State Key Laboratory of Natural Medicines, Jiangsu Key Laboratory of Carcinogenesis and Intervention, Key Laboratory of Drug Quality Control and Pharmacovigilance, Ministry of Education, Jiangsu Key Laboratory of Drug Design and Optimization, China Pharmaceutical University, 24 Tongjiaxiang, Nanjing, People's Republic of China.
Department of Hematology, The Affiliated DrumTower Hospital of Nanjing University Medical School, Nanjing, 210008, People's Republic of China.
Arch Toxicol. 2020 Jan;94(1):305-323. doi: 10.1007/s00204-019-02623-2. Epub 2019 Nov 23.

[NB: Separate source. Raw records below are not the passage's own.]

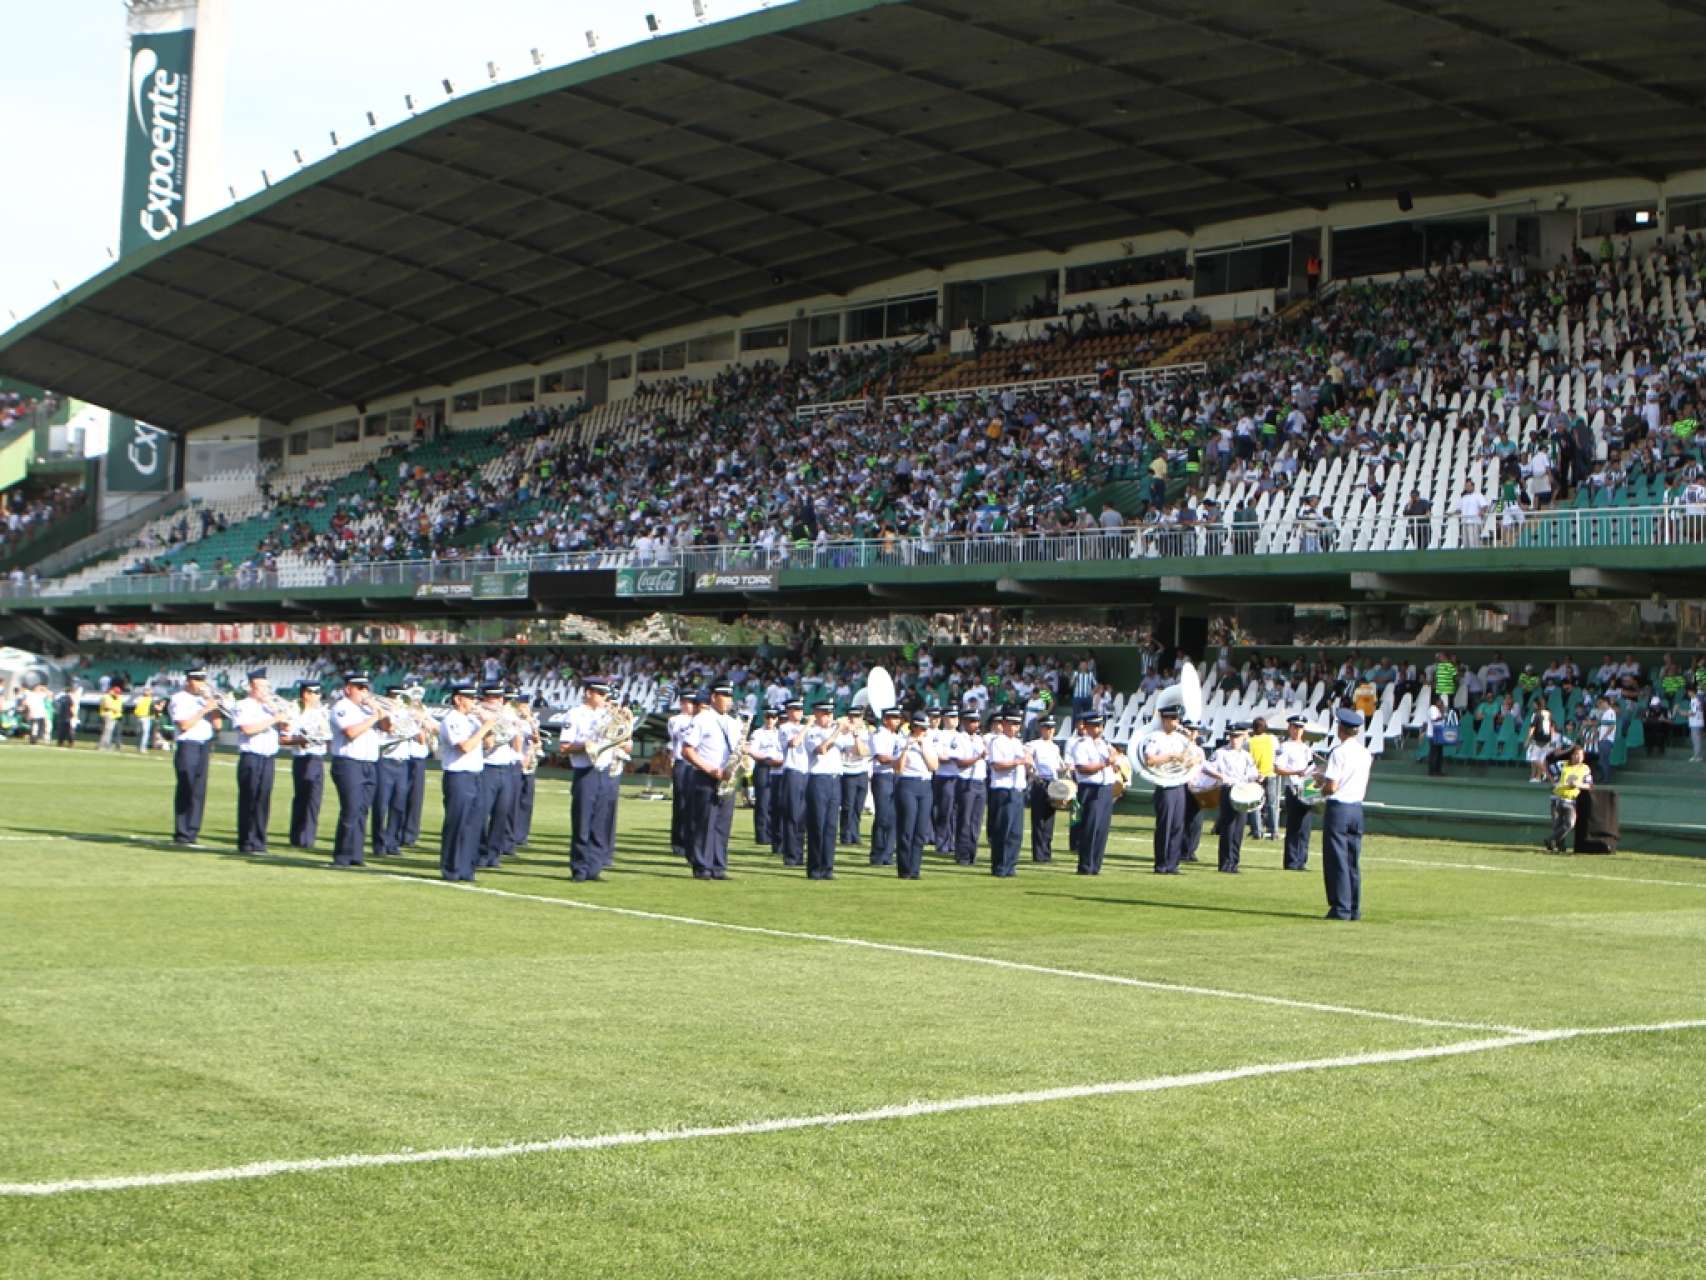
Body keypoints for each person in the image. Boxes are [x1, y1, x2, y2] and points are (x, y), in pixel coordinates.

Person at [558, 679, 626, 882]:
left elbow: (621, 740)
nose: (605, 698)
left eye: (605, 694)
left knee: (600, 823)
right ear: (588, 693)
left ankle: (594, 868)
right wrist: (588, 745)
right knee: (582, 822)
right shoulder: (575, 714)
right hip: (585, 771)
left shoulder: (608, 715)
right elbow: (564, 746)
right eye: (600, 693)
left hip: (605, 770)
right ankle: (579, 867)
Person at [1316, 708, 1373, 921]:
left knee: (1336, 859)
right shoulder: (1365, 753)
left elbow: (1332, 786)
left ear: (1341, 729)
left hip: (1339, 808)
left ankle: (1340, 907)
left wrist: (1318, 789)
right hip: (1356, 808)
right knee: (1351, 859)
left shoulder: (1339, 752)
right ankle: (1354, 907)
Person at [681, 685, 740, 880]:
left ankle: (718, 866)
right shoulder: (701, 719)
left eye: (731, 696)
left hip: (727, 778)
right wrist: (711, 770)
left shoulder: (732, 722)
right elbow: (687, 750)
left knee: (722, 825)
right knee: (705, 823)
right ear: (714, 697)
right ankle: (702, 866)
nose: (729, 700)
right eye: (725, 696)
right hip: (707, 776)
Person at [437, 684, 494, 882]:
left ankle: (467, 868)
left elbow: (488, 745)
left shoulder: (472, 720)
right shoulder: (451, 720)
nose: (474, 702)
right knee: (457, 823)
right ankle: (451, 868)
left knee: (474, 824)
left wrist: (488, 727)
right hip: (458, 776)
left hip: (475, 775)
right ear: (458, 699)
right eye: (469, 698)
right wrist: (485, 727)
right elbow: (465, 747)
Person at [328, 673, 387, 867]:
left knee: (363, 810)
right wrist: (374, 717)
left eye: (366, 688)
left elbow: (388, 727)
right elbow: (351, 732)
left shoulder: (367, 709)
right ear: (348, 689)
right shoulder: (341, 707)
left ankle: (356, 854)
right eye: (359, 687)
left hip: (369, 764)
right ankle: (342, 855)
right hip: (348, 763)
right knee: (351, 809)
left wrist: (379, 710)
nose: (364, 692)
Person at [233, 668, 290, 855]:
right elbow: (247, 729)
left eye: (267, 687)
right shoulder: (243, 705)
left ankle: (259, 840)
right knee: (249, 799)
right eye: (261, 687)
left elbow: (286, 726)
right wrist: (273, 718)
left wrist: (279, 715)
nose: (265, 691)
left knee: (263, 800)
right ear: (251, 687)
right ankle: (246, 841)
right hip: (251, 756)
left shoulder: (271, 706)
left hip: (268, 757)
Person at [803, 704, 859, 879]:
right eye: (825, 714)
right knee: (817, 825)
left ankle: (828, 868)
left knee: (830, 827)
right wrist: (836, 732)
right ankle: (814, 868)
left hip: (835, 780)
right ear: (816, 714)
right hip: (818, 779)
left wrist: (854, 732)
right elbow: (821, 750)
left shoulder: (838, 732)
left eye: (830, 714)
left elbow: (857, 752)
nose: (828, 717)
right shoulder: (812, 732)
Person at [169, 669, 223, 846]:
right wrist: (203, 710)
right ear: (188, 680)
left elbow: (218, 725)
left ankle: (193, 831)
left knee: (199, 789)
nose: (200, 684)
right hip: (188, 745)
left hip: (204, 745)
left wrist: (214, 707)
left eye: (202, 680)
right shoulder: (179, 698)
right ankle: (182, 831)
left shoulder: (205, 699)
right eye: (197, 680)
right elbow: (184, 725)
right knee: (187, 786)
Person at [1140, 705, 1191, 874]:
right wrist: (1170, 756)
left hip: (1178, 782)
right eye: (1173, 719)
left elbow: (1188, 759)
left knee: (1177, 825)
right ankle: (1161, 863)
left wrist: (1189, 755)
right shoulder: (1156, 738)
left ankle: (1173, 863)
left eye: (1177, 719)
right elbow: (1150, 759)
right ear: (1165, 720)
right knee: (1165, 825)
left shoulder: (1179, 738)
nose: (1176, 723)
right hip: (1164, 783)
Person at [476, 686, 523, 869]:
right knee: (482, 813)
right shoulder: (478, 715)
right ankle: (479, 852)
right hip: (486, 766)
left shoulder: (508, 715)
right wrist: (492, 726)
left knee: (501, 813)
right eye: (492, 697)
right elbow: (487, 744)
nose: (497, 701)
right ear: (484, 699)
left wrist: (517, 726)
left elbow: (517, 741)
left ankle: (494, 854)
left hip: (506, 766)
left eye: (499, 697)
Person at [1204, 723, 1258, 874]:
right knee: (1228, 827)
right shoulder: (1221, 753)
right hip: (1228, 789)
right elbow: (1207, 767)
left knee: (1239, 828)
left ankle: (1234, 862)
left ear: (1243, 737)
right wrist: (1221, 776)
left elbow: (1252, 772)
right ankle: (1225, 862)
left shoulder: (1246, 756)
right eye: (1232, 736)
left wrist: (1257, 776)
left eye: (1237, 737)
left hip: (1242, 790)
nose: (1234, 739)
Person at [893, 711, 939, 879]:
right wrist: (907, 747)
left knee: (920, 830)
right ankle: (904, 869)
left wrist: (922, 747)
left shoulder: (928, 742)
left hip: (925, 785)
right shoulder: (901, 740)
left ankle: (915, 868)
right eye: (921, 728)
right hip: (907, 784)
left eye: (925, 728)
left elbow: (934, 766)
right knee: (907, 828)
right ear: (914, 727)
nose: (924, 731)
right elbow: (898, 768)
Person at [1070, 711, 1117, 875]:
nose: (1099, 729)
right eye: (1095, 726)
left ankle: (1096, 865)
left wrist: (1114, 761)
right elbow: (1083, 768)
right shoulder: (1081, 744)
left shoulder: (1105, 744)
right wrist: (1105, 763)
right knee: (1090, 827)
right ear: (1087, 727)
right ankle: (1085, 865)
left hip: (1106, 787)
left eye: (1100, 725)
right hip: (1090, 788)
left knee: (1102, 829)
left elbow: (1114, 760)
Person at [284, 681, 328, 849]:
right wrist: (301, 740)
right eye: (314, 693)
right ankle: (298, 836)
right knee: (303, 798)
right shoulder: (295, 712)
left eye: (319, 693)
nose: (318, 696)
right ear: (305, 694)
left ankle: (309, 838)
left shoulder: (322, 712)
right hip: (303, 757)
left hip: (318, 756)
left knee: (315, 800)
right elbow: (285, 738)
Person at [986, 710, 1030, 876]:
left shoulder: (1018, 743)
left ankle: (1011, 865)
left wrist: (1027, 764)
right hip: (1003, 789)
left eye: (1017, 724)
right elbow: (996, 765)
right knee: (1002, 830)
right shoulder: (998, 742)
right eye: (1011, 724)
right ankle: (999, 866)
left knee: (1015, 832)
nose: (1014, 727)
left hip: (1017, 788)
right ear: (1003, 724)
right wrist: (1017, 762)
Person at [1273, 714, 1316, 871]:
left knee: (1305, 827)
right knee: (1294, 826)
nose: (1298, 730)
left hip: (1307, 788)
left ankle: (1301, 860)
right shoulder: (1285, 746)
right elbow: (1277, 768)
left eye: (1301, 727)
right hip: (1293, 788)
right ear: (1289, 728)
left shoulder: (1306, 748)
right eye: (1295, 727)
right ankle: (1291, 861)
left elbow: (1310, 771)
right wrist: (1295, 772)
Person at [866, 705, 903, 866]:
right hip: (883, 776)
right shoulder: (879, 735)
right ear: (886, 719)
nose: (898, 721)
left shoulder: (898, 736)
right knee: (883, 816)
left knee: (894, 816)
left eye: (898, 718)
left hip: (896, 776)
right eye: (894, 718)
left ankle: (888, 853)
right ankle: (878, 853)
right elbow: (881, 757)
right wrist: (899, 761)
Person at [774, 699, 808, 866]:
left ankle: (799, 854)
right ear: (788, 711)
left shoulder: (808, 728)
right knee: (792, 815)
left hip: (806, 773)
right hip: (792, 772)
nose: (798, 712)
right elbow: (794, 743)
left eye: (800, 709)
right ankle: (790, 855)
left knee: (802, 817)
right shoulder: (784, 728)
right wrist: (808, 726)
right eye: (794, 709)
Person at [402, 687, 437, 849]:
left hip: (419, 758)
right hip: (407, 757)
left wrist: (426, 722)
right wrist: (420, 724)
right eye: (413, 698)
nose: (417, 702)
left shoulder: (423, 712)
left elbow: (434, 731)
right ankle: (399, 833)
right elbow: (420, 738)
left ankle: (410, 835)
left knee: (416, 799)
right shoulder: (406, 713)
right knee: (401, 797)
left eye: (418, 699)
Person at [1026, 715, 1064, 862]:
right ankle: (1039, 853)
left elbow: (1059, 765)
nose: (1050, 731)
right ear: (1041, 728)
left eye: (1052, 728)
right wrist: (1032, 772)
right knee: (1039, 820)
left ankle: (1046, 852)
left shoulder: (1055, 747)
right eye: (1047, 727)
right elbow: (1029, 759)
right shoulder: (1034, 744)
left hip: (1053, 783)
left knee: (1049, 820)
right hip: (1040, 782)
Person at [667, 693, 699, 863]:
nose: (688, 706)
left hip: (697, 763)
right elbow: (676, 739)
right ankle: (678, 841)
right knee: (680, 803)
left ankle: (692, 840)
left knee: (695, 803)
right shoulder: (675, 720)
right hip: (682, 761)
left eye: (691, 703)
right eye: (685, 702)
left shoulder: (701, 719)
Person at [955, 710, 988, 866]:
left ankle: (972, 853)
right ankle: (962, 854)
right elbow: (960, 763)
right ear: (964, 722)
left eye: (976, 721)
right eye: (971, 721)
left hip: (980, 781)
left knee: (976, 821)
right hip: (966, 781)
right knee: (965, 820)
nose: (975, 724)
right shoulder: (959, 738)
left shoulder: (979, 739)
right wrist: (978, 757)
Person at [1545, 743, 1592, 854]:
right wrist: (1554, 781)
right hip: (1558, 798)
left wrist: (1578, 784)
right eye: (1576, 754)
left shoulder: (1585, 768)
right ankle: (1558, 846)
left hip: (1571, 800)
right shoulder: (1562, 765)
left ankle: (1550, 840)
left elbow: (1589, 785)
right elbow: (1547, 763)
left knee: (1569, 823)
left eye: (1580, 755)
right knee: (1557, 825)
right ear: (1571, 755)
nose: (1578, 757)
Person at [931, 707, 964, 857]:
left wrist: (952, 756)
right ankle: (942, 842)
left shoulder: (961, 736)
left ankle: (954, 842)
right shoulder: (939, 735)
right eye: (951, 717)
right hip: (944, 776)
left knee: (957, 812)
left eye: (956, 717)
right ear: (944, 719)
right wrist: (955, 757)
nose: (955, 719)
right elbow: (940, 756)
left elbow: (964, 754)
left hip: (959, 776)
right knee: (945, 811)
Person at [747, 706, 782, 847]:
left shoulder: (780, 733)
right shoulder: (758, 733)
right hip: (763, 767)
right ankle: (762, 835)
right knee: (763, 802)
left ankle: (774, 833)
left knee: (775, 803)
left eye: (773, 717)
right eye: (768, 717)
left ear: (777, 719)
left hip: (778, 768)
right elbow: (753, 751)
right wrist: (768, 759)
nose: (770, 720)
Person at [839, 711, 873, 847]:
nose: (854, 719)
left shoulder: (865, 733)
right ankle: (845, 834)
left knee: (858, 806)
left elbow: (863, 752)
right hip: (848, 772)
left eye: (857, 717)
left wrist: (856, 735)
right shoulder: (842, 734)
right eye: (852, 716)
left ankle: (855, 833)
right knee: (848, 806)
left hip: (862, 771)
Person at [1247, 715, 1277, 840]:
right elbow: (1277, 752)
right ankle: (1273, 831)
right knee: (1272, 804)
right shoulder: (1272, 739)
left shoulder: (1249, 742)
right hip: (1270, 773)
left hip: (1256, 775)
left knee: (1255, 804)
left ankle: (1257, 831)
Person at [97, 685, 125, 752]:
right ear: (111, 691)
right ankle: (102, 746)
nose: (117, 694)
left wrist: (117, 709)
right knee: (107, 731)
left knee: (108, 731)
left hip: (112, 715)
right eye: (116, 692)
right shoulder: (106, 697)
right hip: (107, 714)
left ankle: (105, 745)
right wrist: (116, 709)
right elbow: (107, 706)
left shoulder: (113, 697)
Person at [132, 686, 155, 753]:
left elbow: (152, 708)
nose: (147, 692)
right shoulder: (146, 699)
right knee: (142, 733)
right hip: (141, 717)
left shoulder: (143, 699)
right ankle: (140, 747)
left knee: (143, 733)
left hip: (143, 717)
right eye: (146, 690)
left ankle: (141, 747)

Mitotic catastrophe of cancer cells induced by drugs is characterized by low dosage and low toxicity, representing a significant advantage in the cancer treatment. Effective therapeutic options are limited for T-cell malignancies patients who are still treated by high-dose multiagent chemotherapy, potentially followed by hematopoietic stem cell transplantation, highlighting the urgency for identification of more effective anti-T-cell malignancies drugs. The use of antineoplastic drugs which induced tumor cell mitotic catastrophe would be a new strategy for cancer therapy. Nevertheless, there is still no effective mitotic catastrophe agent in T-cell malignancies. Our study showed that nonlethal dosage (ND) of GL-V9 (5-hydroxy-8-methoxy-2-phenyl-7-(4-(pyrrolidin-1-yl) butoxy) 4 H-chromen-4-one) (2 µM), a potential anticancer drug, not only attenuated cell growth and survival, but also arrested the cell cycle in G2/M phase and induced multipolar spindles, nuclear alterations (micronucleation and multinucleation), which are the most prominent morphological characteristics of mitotic catastrophe, in T-cell malignancies cell lines including Jurkat, HuT-102, and HuT-78. Moreover, ND GL-V9 could trigger DNA damage, and significantly influence several mitosis-associated proteins. Besides, results showed that ND GL-V9 increased the activity of senescence-associated β-galactosidase (SA-β-Gal) following the induction of mitotic catastrophe in Jurkat and HuT-102 cells with intact p53, while causing apoptosis in p53-deficient HuT-78 cells. We concluded that the anti-T-cell malignancies effects of ND GL-V9 and clarified the precise regulation in the process of mitosis under the action of GL-V9 in T-cell malignancies. Our data provided new evidence for the study of T-cell malignancies treatment associated with mitotic catastrophe and cellular senescence induction.
药物诱导的癌细胞有丝分裂灾难的特点是低剂量和低毒性,这在癌症治疗中是一个显著的优势。对于 T 细胞恶性肿瘤患者,有效的治疗选择有限,他们仍然接受高剂量多药化疗,可能随后进行造血干细胞移植,这凸显了识别更有效的抗 T 细胞恶性肿瘤药物的紧迫性。使用诱导肿瘤细胞有丝分裂灾难的抗肿瘤药物将是癌症治疗的新策略。然而,在 T 细胞恶性肿瘤中仍然没有有效的有丝分裂灾难药物。我们的研究表明,非致死剂量(ND)的 GL-V9(5-羟基-8-甲氧基-2-苯基-7-(4-(吡咯烷-1-基)丁氧基)4H-色烯-4-酮)(2µM),一种潜在的抗癌药物,不仅减弱了细胞生长和存活,而且还将细胞周期阻滞在 G2/M 期,并诱导多极纺锤体、核改变(微核形成和多核形成),这些是有丝分裂灾难的最显著形态特征,在 T 细胞恶性肿瘤细胞系中包括 Jurkat、HuT-102 和 HuT-78。此外,ND GL-V9 可以触发 DNA 损伤,并显著影响几种有丝分裂相关蛋白。此外,结果表明,ND GL-V9 在 Jurkat 和 HuT-102 细胞中诱导有丝分裂灾难后,在 p53 完整的情况下增加衰老相关β-半乳糖苷酶(SA-β-Gal)的活性,而在 p53 缺陷的 HuT-78 细胞中引起细胞凋亡。我们得出结论,ND GL-V9 具有抗 T 细胞恶性肿瘤作用,并阐明了 GL-V9 在 T 细胞恶性肿瘤中作用下有丝分裂过程中的精确调控。我们的数据为研究与有丝分裂灾难和细胞衰老诱导相关的 T 细胞恶性肿瘤治疗提供了新的证据。